PS. I just realized one important fact I'd like to point out because it illustrates to all readers the exact, exact problem. Again, it may not apply in your case, because I don't know your system or your parts, so please just dismiss this if it doesn't apply in your case.

In many DD persons, one part of the self can feel trust and say they trust and believe that "I trust," and the therapist, working only with the porch of the house, can then believe the necessary rapport and trust is in place. The part of self reporting and trusting may experience themselves as quite separate, maybe with their own body, and they consider the other mad mistrusting one over there to be somebody else.

However, that mad part and those littles and those introjects are actually part of the self (which fact is part of the preparation, ideally), and they may not trust. They feel separate, they are behind locked doors in the client's "house" of the self. That's how dissociation works.

There is the ANP/s (Apparently Normal Personality/ies) and the EP/s (Emotional Personality's). The whole self needs to be brought into the work and needs to function as a team with collaboration and communication within before ever doing EMDR. The ANPs often "do life." They face forward, facing life and the world, like a porch, but the price of acting normal and apparently trusting is to be out of touch with the internal condition of the house. The attic and basement may hold secrets or pain.

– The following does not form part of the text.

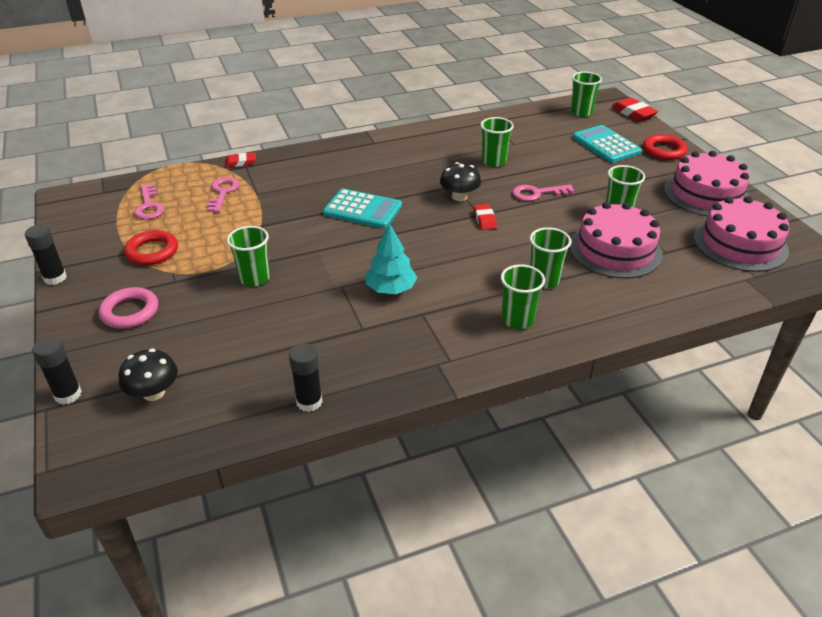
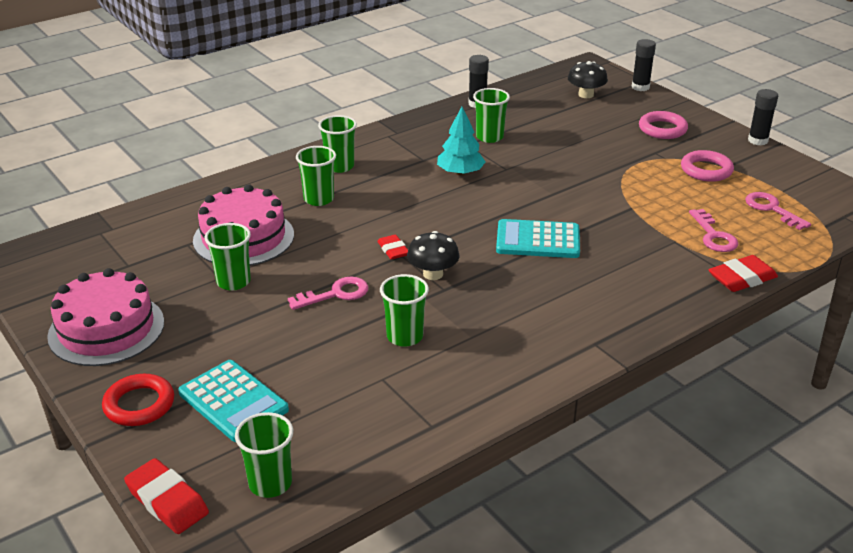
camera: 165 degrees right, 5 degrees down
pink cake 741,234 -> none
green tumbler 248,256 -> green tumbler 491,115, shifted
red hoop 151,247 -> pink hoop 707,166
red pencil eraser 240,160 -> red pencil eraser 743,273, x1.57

So those parts that DON'T trust need a chance to voice their concerns, which are there for good reason no doubt, and reasons that can be understood. Often those reasons are related to past needs for protection to survive. If they have never been voiced or heard -- even by the front or ANP part of the self -- the air back there gets pretty stagnant!! Kind of like King Tut's tomb, which hadn't been opened in 5000 years. EP's can often be disoriented in time, and not know it is 2007, and not 1978 or whatever.

Ego State Therapy gives a voice to those concerns, and enables solutions to be negotiated that are relevant to PRESENT time and situations, and that take into consideration the entire self with its many rooms, not just the porch!
Porches are important too, by the way, because facing forward, doing life and not knowing was very important.

In fact, the tactical integrationist approach of Catherine Fine enables that to continue while the work behind any amnesia barrier detoxifies the trauma, but that's another story for another day. Somebody remind me sometime when I have time I'll describe that. It only applies to DID, not DDNOS.